Jangan sombong ketika belajar
Pada kesempatan khataman kitab Alfiyyah ibn Malik kelas tiga al wustha tahun 2018 M. Abah berpesan kepada para santri agar ketika belajar, ketika masa mondok jangan merasa bisa. Jangan menjadi santri yang sombong. Karena ilmu itu tidak mau bersama seseorang yang hatinya ada rasa sombong. Ilmu laksana air yang mencari tempat rendah. Waktu itu Abah menyatir salah satu bait Syair:
العلم حرب للفتي المتعالي
كالسيل حرب للمكان العالي
“Ilmu itu akan lari dari pemuda yang sombong laksana air yang mengalir dari tempat yang tinggi”.

Kemudian, Abah juga menambahkan bahwa ilmu akan memusuhi seseorang santri yang sombong. Oleh karenanya seyogyanya santri agar senantiasa mempunyai rasa tawadhu.
Sikap tawadhu adalah sikap tengah antara angkuh dan hina.

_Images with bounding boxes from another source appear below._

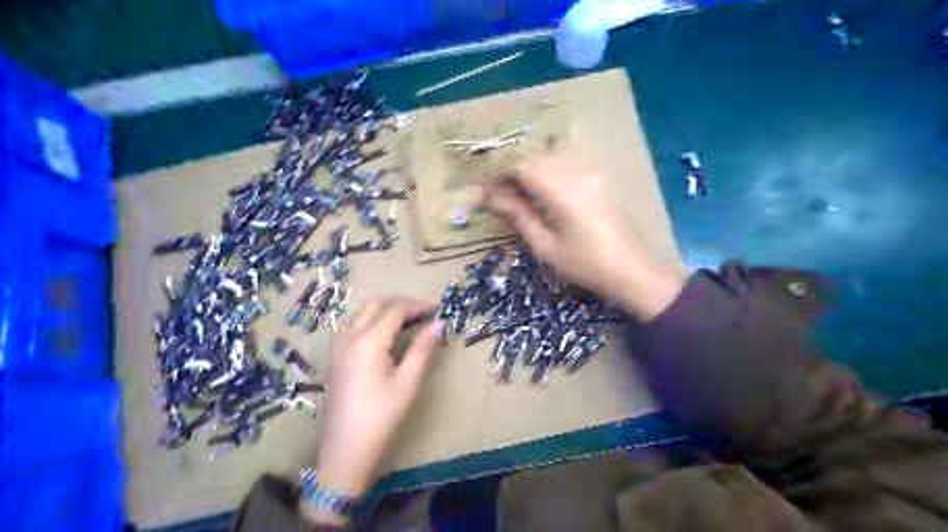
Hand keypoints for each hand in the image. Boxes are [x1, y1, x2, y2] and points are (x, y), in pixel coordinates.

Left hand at [305, 298, 446, 524]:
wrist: (345, 450)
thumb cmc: (381, 417)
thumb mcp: (408, 382)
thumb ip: (423, 348)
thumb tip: (439, 323)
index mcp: (368, 341)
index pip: (396, 310)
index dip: (419, 306)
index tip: (439, 309)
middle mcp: (350, 336)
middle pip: (377, 304)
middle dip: (402, 303)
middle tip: (425, 313)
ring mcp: (339, 345)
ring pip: (363, 312)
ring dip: (387, 309)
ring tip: (410, 321)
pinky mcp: (336, 355)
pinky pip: (354, 324)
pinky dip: (373, 319)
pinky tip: (386, 334)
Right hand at [483, 153, 681, 319]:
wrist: (633, 272)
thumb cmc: (586, 265)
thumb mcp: (545, 245)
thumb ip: (518, 216)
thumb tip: (490, 199)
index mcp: (561, 190)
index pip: (522, 167)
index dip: (498, 175)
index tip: (482, 190)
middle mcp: (576, 174)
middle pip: (535, 161)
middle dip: (511, 174)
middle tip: (495, 197)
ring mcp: (590, 177)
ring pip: (550, 164)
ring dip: (528, 176)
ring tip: (514, 199)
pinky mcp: (598, 184)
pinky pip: (564, 171)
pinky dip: (546, 180)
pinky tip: (540, 199)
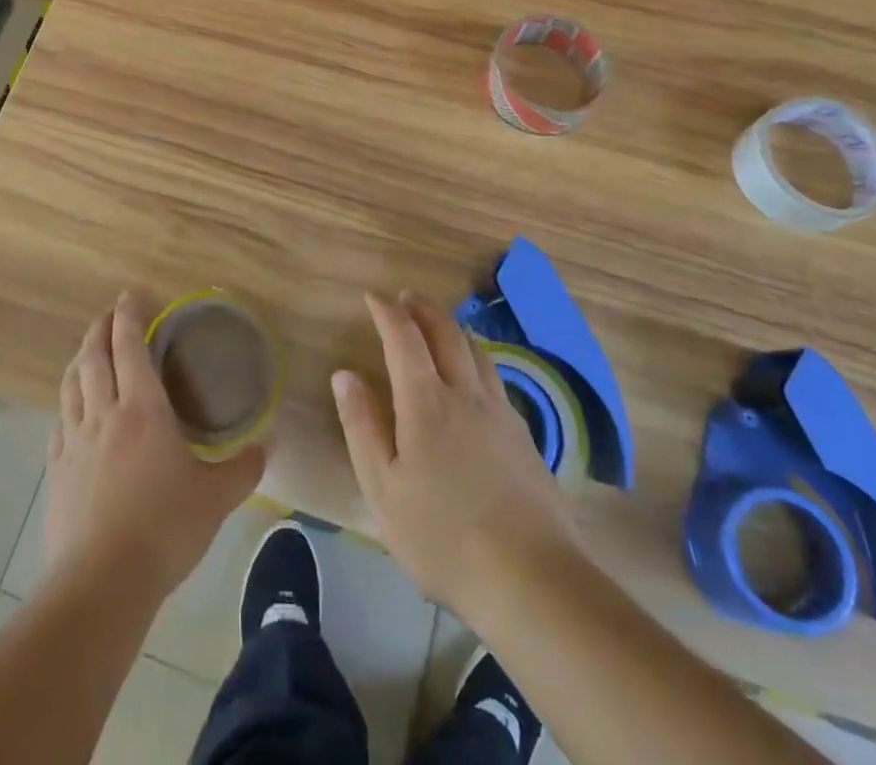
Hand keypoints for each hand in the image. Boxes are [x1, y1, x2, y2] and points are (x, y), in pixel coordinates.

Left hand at [43, 294, 265, 597]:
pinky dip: (66, 407)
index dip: (129, 316)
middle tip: (107, 316)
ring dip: (78, 362)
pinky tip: (71, 415)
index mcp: (142, 408)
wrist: (102, 582)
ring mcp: (74, 442)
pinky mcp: (56, 473)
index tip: (130, 295)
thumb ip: (242, 469)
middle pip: (92, 357)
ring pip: (70, 386)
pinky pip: (59, 425)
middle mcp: (104, 414)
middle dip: (99, 330)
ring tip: (86, 354)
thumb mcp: (215, 498)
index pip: (130, 346)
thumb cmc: (165, 527)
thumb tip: (266, 447)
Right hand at [332, 292, 578, 617]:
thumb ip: (362, 426)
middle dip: (423, 310)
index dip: (387, 312)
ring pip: (478, 352)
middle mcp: (466, 395)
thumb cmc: (442, 535)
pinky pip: (496, 380)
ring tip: (440, 327)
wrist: (531, 579)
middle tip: (407, 297)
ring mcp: (501, 415)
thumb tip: (344, 375)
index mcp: (426, 402)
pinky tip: (476, 379)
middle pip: (447, 334)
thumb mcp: (383, 488)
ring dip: (454, 329)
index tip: (373, 296)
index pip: (404, 338)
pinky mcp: (525, 439)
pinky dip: (477, 360)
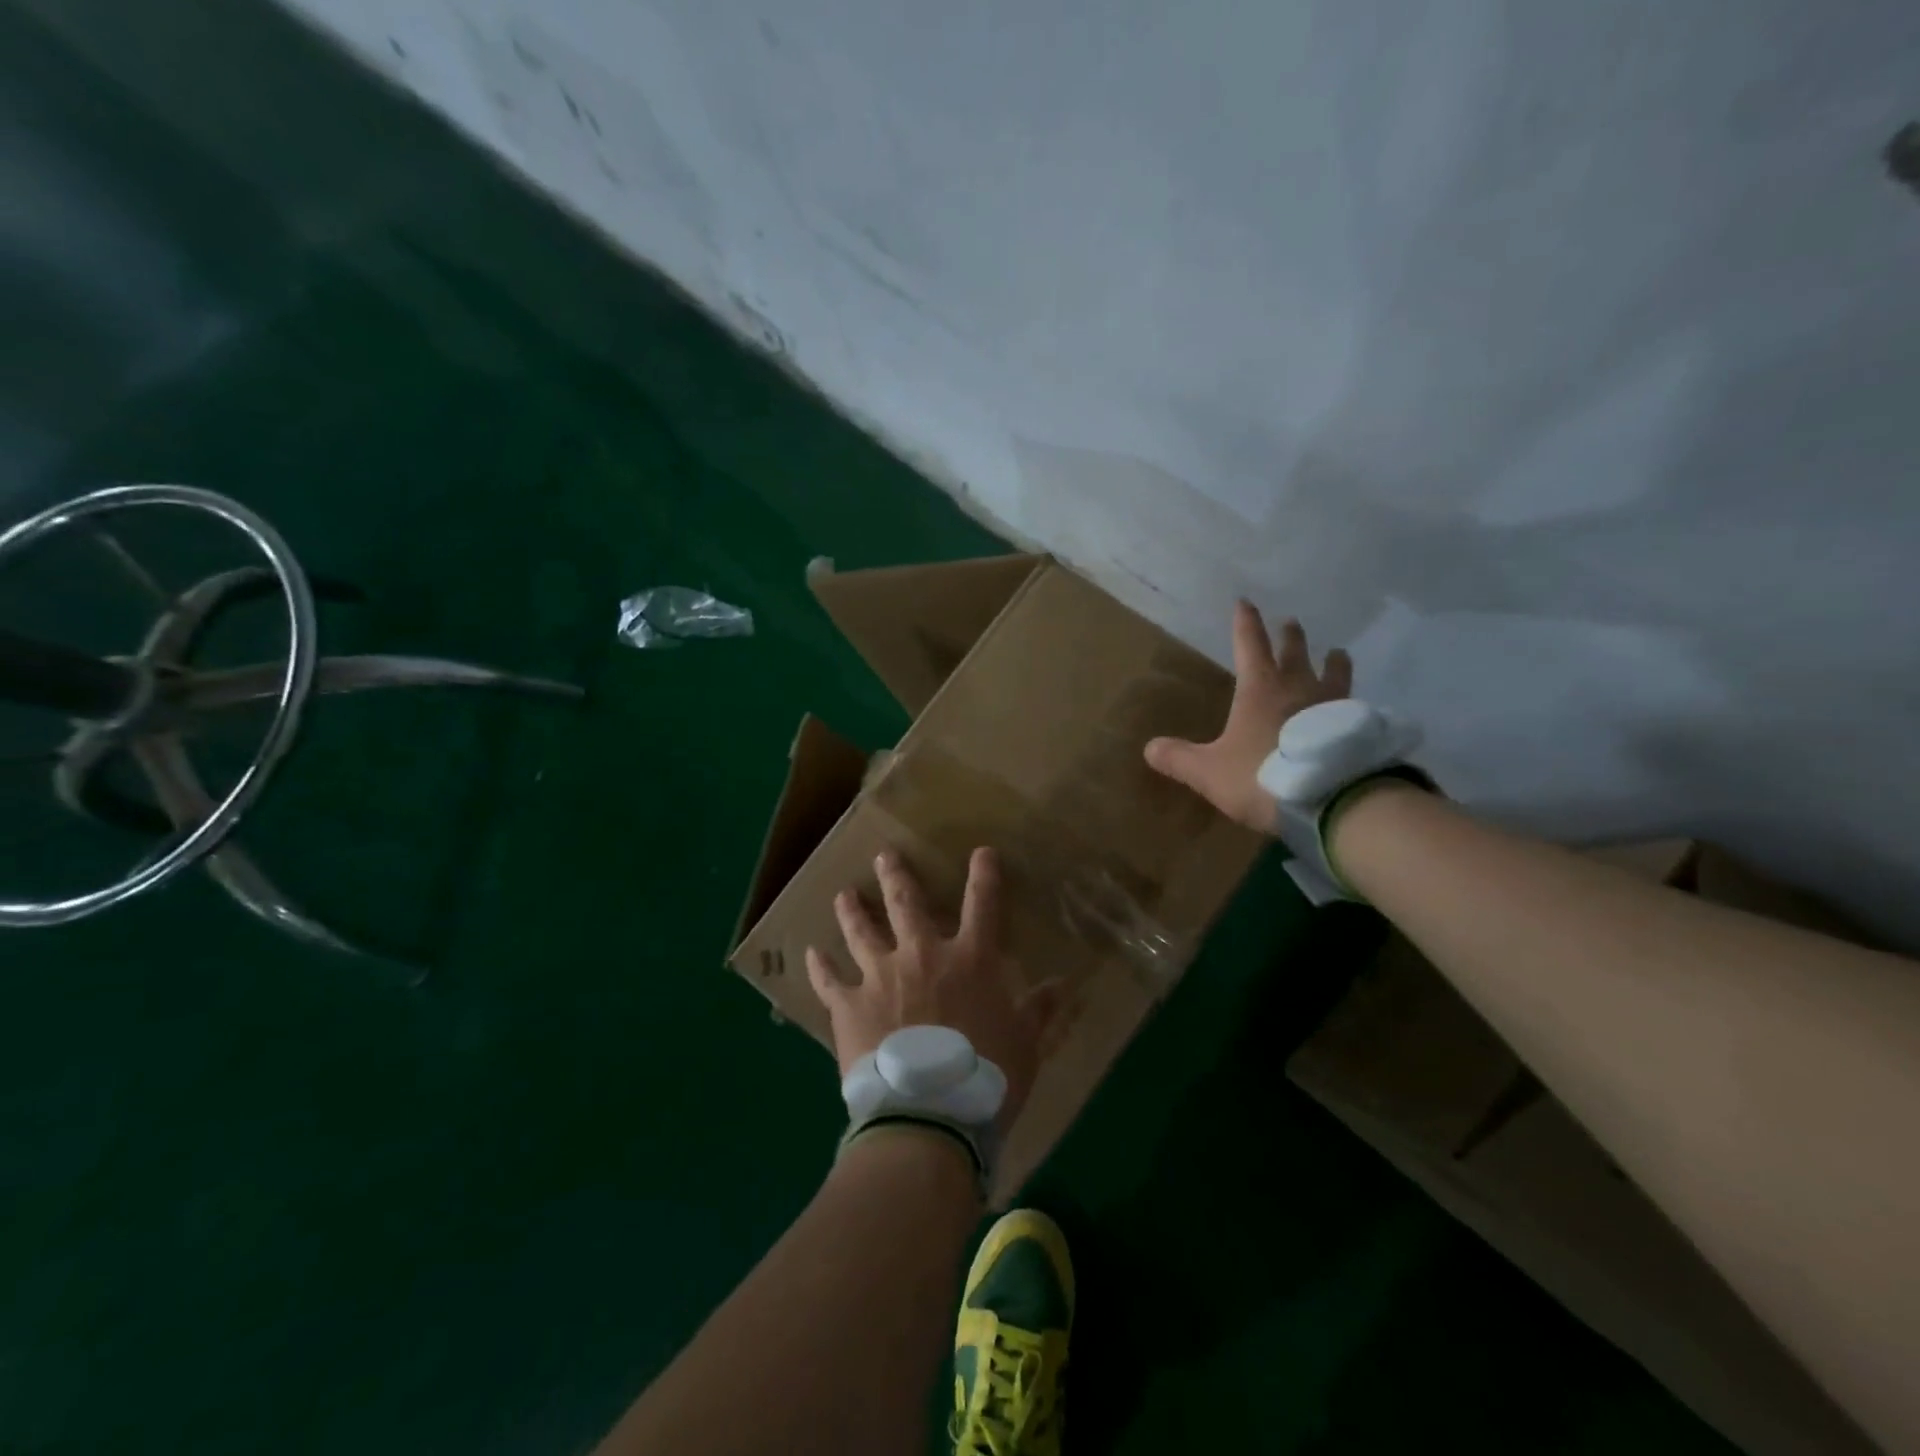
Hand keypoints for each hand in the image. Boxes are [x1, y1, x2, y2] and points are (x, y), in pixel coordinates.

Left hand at [806, 848, 1059, 1131]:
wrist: (927, 1116)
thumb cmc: (985, 1078)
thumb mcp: (1026, 1045)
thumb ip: (1041, 1011)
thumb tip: (1065, 984)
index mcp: (969, 960)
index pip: (983, 904)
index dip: (984, 874)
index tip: (982, 852)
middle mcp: (921, 954)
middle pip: (905, 902)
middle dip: (896, 875)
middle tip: (884, 855)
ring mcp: (880, 976)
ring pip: (860, 930)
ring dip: (851, 909)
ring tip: (843, 894)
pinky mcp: (849, 1005)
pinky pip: (828, 980)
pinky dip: (819, 966)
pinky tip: (810, 954)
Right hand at [1143, 601, 1352, 832]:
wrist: (1331, 799)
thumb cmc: (1262, 776)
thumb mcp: (1209, 772)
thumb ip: (1179, 759)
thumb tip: (1149, 748)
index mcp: (1260, 689)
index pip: (1249, 645)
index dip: (1245, 623)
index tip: (1245, 602)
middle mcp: (1298, 687)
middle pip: (1294, 652)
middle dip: (1289, 637)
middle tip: (1291, 622)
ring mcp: (1333, 706)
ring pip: (1334, 673)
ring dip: (1332, 661)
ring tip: (1337, 653)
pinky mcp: (1356, 728)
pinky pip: (1353, 704)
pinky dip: (1350, 698)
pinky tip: (1355, 705)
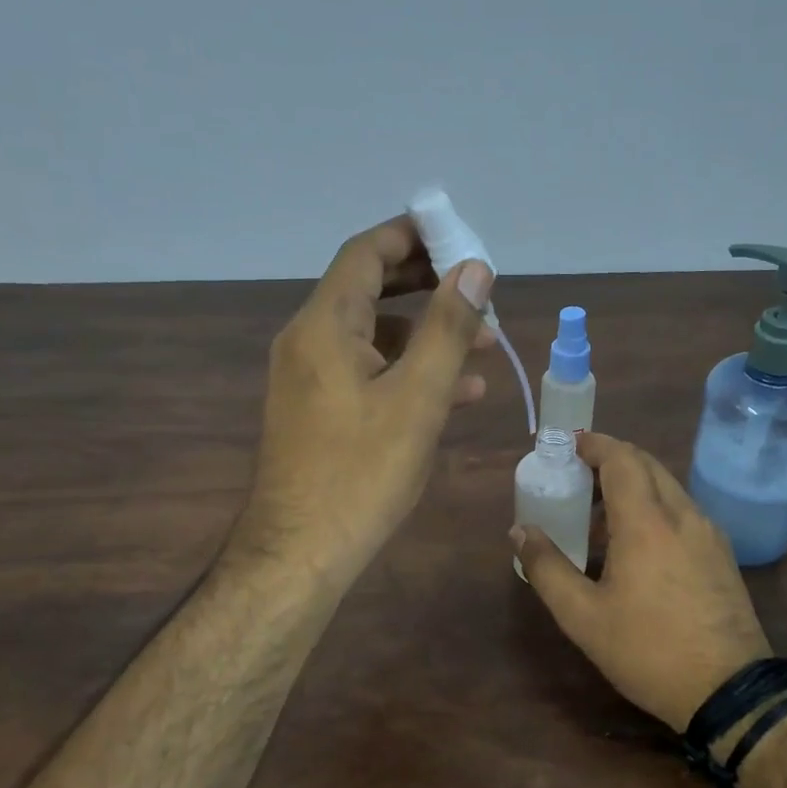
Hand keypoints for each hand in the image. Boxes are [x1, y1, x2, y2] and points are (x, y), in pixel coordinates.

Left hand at [230, 216, 493, 591]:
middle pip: (370, 290)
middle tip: (478, 287)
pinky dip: (408, 371)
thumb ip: (448, 328)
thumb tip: (475, 269)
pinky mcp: (318, 411)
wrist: (300, 552)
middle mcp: (309, 341)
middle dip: (428, 285)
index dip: (412, 236)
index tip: (458, 235)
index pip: (366, 254)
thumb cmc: (361, 473)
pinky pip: (367, 373)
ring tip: (486, 346)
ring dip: (427, 334)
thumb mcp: (417, 397)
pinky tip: (455, 392)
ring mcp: (310, 378)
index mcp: (325, 325)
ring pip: (375, 336)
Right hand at [513, 432, 771, 732]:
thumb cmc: (647, 650)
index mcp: (646, 522)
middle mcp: (682, 515)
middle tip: (577, 475)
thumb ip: (546, 567)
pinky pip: (683, 510)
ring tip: (600, 513)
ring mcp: (709, 533)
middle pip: (647, 464)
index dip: (593, 444)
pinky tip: (638, 542)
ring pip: (668, 486)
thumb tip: (520, 530)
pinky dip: (655, 505)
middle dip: (611, 458)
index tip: (568, 444)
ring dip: (634, 483)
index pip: (621, 459)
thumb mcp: (582, 616)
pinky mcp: (722, 554)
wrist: (729, 690)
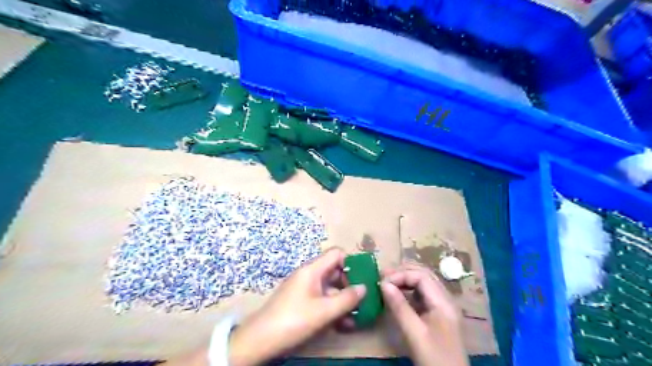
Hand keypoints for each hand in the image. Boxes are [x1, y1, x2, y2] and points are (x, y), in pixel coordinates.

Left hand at [229, 249, 365, 365]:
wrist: (261, 339)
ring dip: (344, 300)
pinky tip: (343, 324)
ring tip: (357, 317)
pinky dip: (333, 308)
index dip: (351, 262)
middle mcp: (309, 275)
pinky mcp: (301, 302)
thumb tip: (364, 288)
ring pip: (330, 288)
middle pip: (335, 271)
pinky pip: (322, 299)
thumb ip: (347, 299)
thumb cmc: (294, 320)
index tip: (363, 278)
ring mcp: (305, 289)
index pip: (336, 253)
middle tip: (363, 300)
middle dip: (350, 284)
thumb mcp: (324, 311)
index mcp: (313, 269)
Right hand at [384, 264, 467, 365]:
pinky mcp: (438, 314)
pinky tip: (398, 294)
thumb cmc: (434, 358)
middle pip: (424, 274)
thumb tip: (383, 284)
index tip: (382, 282)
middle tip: (382, 276)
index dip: (401, 275)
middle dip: (403, 272)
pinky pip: (423, 293)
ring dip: (405, 279)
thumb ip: (399, 307)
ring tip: (387, 282)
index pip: (421, 276)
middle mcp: (445, 299)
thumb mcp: (414, 334)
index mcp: (443, 302)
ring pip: (424, 282)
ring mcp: (443, 306)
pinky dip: (409, 289)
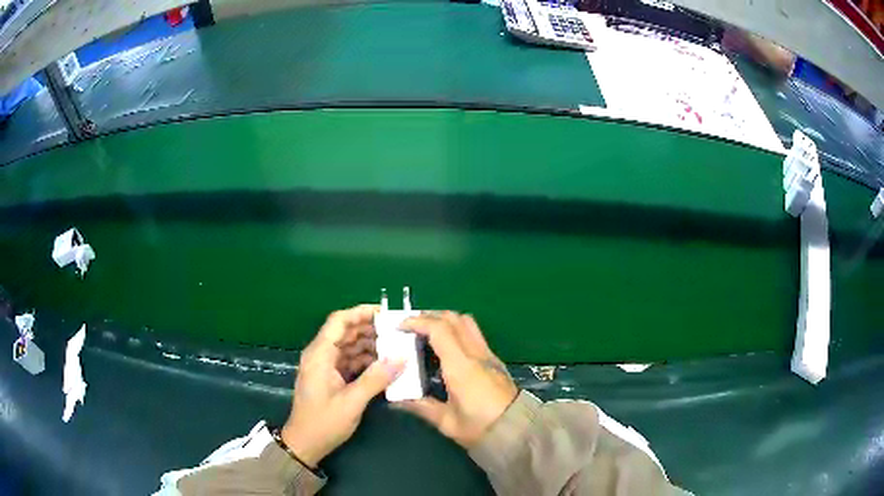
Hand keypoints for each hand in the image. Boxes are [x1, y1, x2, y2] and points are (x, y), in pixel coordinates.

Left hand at [282, 305, 403, 466]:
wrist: (305, 443)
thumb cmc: (324, 422)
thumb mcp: (352, 402)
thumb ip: (375, 379)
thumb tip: (401, 358)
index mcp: (320, 354)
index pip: (339, 321)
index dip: (361, 312)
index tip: (386, 313)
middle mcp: (320, 355)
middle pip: (345, 331)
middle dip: (370, 329)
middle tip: (398, 332)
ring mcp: (325, 366)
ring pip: (349, 346)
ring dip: (370, 345)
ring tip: (396, 348)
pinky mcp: (330, 376)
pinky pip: (349, 360)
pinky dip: (366, 360)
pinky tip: (384, 365)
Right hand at [398, 312, 517, 447]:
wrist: (519, 432)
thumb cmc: (481, 429)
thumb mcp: (447, 422)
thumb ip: (420, 407)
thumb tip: (395, 401)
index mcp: (461, 367)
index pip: (439, 329)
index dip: (417, 322)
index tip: (400, 327)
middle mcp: (476, 354)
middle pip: (454, 318)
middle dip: (430, 317)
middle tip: (411, 328)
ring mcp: (488, 355)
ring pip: (467, 323)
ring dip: (445, 321)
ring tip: (427, 335)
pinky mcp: (495, 361)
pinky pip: (474, 335)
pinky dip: (456, 331)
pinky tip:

Hal ini sebagaimana penuturan Syaikh Burhanuddin Azzarnuji :
والتواضع بين التكبر والمذلة
“Tawadhu adalah sikap tengah antara angkuh dan hina”.
Perihal rasa tawadhu, pada suatu ketika Yunus bin Ubaid, Ayyub as Sakhtiani dan Hasan al Basri membicarakan tentang tawadhu. Hasan al Basri berkata : Tahukah kalian tentang tawadhu ?., Tawadhu adalah apabila kalian keluar rumah, kemudian di jalan bertemu dengan sesama muslim, lalu merasa dia mempunyai kelebihan dibandingkan dirimu sendiri. Dengan mempunyai rasa tawadhu seorang santri akan lebih mudah mendapatkan ilmu yang manfaat dan barakah. Waaallahu a’lam.
Menghormati Kitab
Pada setiap pembacaan tatib setiap cawunya, baik itu cawu pertama maupun kedua, Abah seringkali berpesan dan mengingat para santri agar senantiasa mempunyai rasa ta’dzim dan menghormati ilmu serta ahlinya, yaitu para ulama, kiai dan para guru. Pesan Abah itu senada dengan apa yang telah disampaikan oleh Syaikh Burhanuddin Azzarnuji dalam kitabnya, Ta’limul Muta’llim :

اعلم ان طالب العلم لا ينال العلم ولاينتفع به ولا بتعظيم العلم واهله وتعظيم الاستاذ وتوقيره
“Ketahui, bahwa seorang santri tidak akan mendapatkan ilmu dan tidak juga memetik kemanfaatan ilmu selain dengan menghargai ilmu dan menghormati ahli ilmu, menghormati guru dan memuliakannya.”
Kemudian salah satu wujud memuliakan ilmu adalah memuliakan kitab, sebab kitab adalah salah satu sumber ilmu dan hikmah. Oleh karena itu Abah sering berpesan kepada para santrinya agar ketika mengambil dan membawa kitab dalam kondisi suci. Syaikh Syamsul Aimmah Al Hulwani berkata, “Sesungguhnya saya berhasil mendapatkan ilmu ini adalah dengan penghormatan, karena saya tidak pernah menyentuh kitab (buku belajar) selain dalam keadaan suci”.
Kemudian ada Syaikh Syamsul Aimmah As Sarkhasi, beliau pernah sakit perut pada suatu malam, sedangkan malam itu beliau sedang belajar dengan serius. Demi menghormati ilmu, beliau rela wudhu berulang-ulang sebanyak 17 kali. Sebab beliau tidak pernah belajar kecuali dalam kondisi suci.
Kenapa kita harus suci ketika belajar dan membawa kitab, sebab ilmu adalah nur (cahaya) dan wudhu adalah nur (cahaya), maka jika keduanya digabungkan akan menjadi semakin cemerlang. Kemudian, diantara penghormatan kepada kitab adalah tidak boleh menjulurkan kaki ke arah kitab, hendaklah meletakkan kitab tafsir di atas kitab yang lain dengan niat memuliakannya, dan tidak meletakkan barang apapun di atas kitab, tidak boleh mencoret-coret kitab dll. Waaallahu a’lam.